§ CONSIGNES DE L'EXERCICE
- A) Répondez aux questions suivantes sur l'extrait sur la Tunisie.
(i) Quelle communauté l'extrait présente-t-il comme le plus important parti d'opposition en Tunisie ?
(ii) Qu'en est-il, de fait, de toute activité des partis d'opposition légalement reconnus à l'intérieur du pays ?
(iii) En quoi le silence du peuple est-il traduit, selon l'extrait ?
- B) Citez le passage de l'extrait sur la Tunisie qui va de « Cela fait de » à « par la société. ».
----- TEXTE EXTRAIT
Cela fait de la communauté des ONG internationales le plus important parti
d'opposition en Tunisie. Si des partis d'opposition existent et sont légalement
reconnus à l'intérieur même du pays toute activité leur demeure de fait
rigoureusement interdite. Piégés par leur existence même à prouver leurs assises
et leur représentativité pour ne servir en fin de compte que de caution à la
dictature pour se prévaloir de la légitimité d'une unanimité jamais remise en
question par la société.
Cette
unanimité est réelle aujourd'hui en Tunisie. Tous les rapports produits
jusqu'aujourd'hui ne font que relater les conditions du sort réservé à une
minorité, les mêmes individus dont on cherche à modérer les propos aigris par
une insupportable condition d'oppression et d'arbitraire dans tous les domaines
de leur vie et qu'on ne peut empêcher de reconnaître la véracité des propos et
de relater les quelques détails rapportés au cours des quelques minutes
d'entretien dont peuvent se rappeler les plus chanceux qui ont pu avoir des
rendez-vous pour ces entretiens. Le peuple lui est égal à lui-même dans sa
réclusion dans le silence qu'on traduit avec beaucoup de propagande et de
manipulation en consentement.
----------
----- ENTRÉES DE DONNÉES
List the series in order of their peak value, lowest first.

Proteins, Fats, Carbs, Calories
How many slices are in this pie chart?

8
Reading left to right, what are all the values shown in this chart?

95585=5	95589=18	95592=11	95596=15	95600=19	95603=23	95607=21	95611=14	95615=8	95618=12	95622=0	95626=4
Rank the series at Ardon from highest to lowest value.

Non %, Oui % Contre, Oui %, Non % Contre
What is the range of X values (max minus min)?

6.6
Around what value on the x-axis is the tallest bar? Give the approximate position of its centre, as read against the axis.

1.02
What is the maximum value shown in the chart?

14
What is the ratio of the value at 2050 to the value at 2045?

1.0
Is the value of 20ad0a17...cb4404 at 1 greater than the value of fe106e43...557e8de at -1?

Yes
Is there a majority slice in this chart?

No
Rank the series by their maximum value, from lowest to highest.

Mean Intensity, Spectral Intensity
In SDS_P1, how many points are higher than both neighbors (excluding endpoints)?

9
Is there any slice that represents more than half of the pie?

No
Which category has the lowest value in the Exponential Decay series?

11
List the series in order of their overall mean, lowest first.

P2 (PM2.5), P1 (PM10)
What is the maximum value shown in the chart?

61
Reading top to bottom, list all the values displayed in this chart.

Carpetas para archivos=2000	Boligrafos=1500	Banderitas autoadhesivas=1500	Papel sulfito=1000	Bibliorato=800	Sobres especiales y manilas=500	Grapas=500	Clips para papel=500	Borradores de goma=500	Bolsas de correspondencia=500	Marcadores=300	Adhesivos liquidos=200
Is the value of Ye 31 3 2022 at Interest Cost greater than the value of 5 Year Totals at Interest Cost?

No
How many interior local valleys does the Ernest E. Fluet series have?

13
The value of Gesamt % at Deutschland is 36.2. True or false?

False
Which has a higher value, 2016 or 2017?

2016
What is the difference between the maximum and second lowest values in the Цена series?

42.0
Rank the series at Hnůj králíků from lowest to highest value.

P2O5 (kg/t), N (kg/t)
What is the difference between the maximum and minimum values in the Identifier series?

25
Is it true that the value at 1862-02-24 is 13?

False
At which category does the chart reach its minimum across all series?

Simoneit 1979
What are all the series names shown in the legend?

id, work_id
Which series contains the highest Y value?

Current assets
----------
§ RÉSULTATS ATTENDUS
- A)
(i) La communauté des ONG internationales.
(ii) Elle leur demeure rigoureusement interdite.
(iii) En consentement, avec beaucoup de propagande et de manipulation.

- B)
Cela fait de la communauté des ONG internationales le plus important parti
d'opposition en Tunisie. Si des partis d'opposition existent et sont légalement
reconnus à l'intérieur même du pays toute activité leur demeure de fait
rigoureusement interdite. Piégés par leur existence même à prouver leurs assises
et leur représentativité pour ne servir en fin de compte que de caution à la
dictature pour se prévaloir de la légitimité d'une unanimité jamais remise en
question par la société.